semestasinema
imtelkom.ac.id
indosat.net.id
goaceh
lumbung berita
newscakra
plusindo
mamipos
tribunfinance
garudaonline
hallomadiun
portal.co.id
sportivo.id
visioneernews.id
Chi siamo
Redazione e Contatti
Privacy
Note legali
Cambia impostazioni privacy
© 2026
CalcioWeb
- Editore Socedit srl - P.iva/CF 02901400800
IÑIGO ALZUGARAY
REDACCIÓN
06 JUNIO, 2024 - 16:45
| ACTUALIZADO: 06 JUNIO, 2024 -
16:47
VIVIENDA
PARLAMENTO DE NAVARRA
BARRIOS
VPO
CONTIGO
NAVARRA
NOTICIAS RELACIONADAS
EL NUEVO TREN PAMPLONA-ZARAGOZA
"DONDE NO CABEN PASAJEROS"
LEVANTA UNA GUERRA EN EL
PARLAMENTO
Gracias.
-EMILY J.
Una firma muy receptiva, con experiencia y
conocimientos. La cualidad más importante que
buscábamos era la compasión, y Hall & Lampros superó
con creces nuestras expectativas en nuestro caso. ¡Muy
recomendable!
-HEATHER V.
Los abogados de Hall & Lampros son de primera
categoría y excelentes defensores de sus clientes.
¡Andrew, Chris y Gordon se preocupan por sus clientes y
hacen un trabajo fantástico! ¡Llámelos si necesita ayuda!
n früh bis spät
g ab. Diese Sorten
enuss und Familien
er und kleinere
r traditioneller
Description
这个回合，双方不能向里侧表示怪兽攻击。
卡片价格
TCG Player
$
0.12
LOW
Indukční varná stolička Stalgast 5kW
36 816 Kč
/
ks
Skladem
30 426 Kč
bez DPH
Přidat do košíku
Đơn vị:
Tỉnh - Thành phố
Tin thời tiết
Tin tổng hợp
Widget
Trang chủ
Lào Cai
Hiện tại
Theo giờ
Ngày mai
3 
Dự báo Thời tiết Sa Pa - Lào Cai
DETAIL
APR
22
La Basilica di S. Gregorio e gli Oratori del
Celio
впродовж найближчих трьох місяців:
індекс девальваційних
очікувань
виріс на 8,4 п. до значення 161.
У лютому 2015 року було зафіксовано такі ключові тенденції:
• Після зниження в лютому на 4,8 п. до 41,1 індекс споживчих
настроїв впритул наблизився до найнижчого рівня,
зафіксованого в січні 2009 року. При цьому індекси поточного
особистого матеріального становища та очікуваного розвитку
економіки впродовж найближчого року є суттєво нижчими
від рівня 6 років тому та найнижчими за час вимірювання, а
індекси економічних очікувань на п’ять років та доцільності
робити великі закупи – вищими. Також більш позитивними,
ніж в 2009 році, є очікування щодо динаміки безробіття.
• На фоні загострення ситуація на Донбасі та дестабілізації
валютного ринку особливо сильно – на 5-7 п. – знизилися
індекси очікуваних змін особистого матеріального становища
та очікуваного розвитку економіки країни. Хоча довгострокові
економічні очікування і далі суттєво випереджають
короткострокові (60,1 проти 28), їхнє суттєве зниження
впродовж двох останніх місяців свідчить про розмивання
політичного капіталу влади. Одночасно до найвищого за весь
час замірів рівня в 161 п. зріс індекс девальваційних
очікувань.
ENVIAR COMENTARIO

────────────────

* EXERCISE INSTRUCTIONS:
Only one span is wanted. It runs from the first line of the listing through the line with "Note legali", and each line must match exactly.

* TASK ANSWER:
semestasinema
imtelkom.ac.id
indosat.net.id
goaceh
lumbung berita
newscakra
plusindo
mamipos
tribunfinance
garudaonline
hallomadiun
portal.co.id
sportivo.id
visioneernews.id
Chi siamo
Redazione e Contatti
Privacy
Note legali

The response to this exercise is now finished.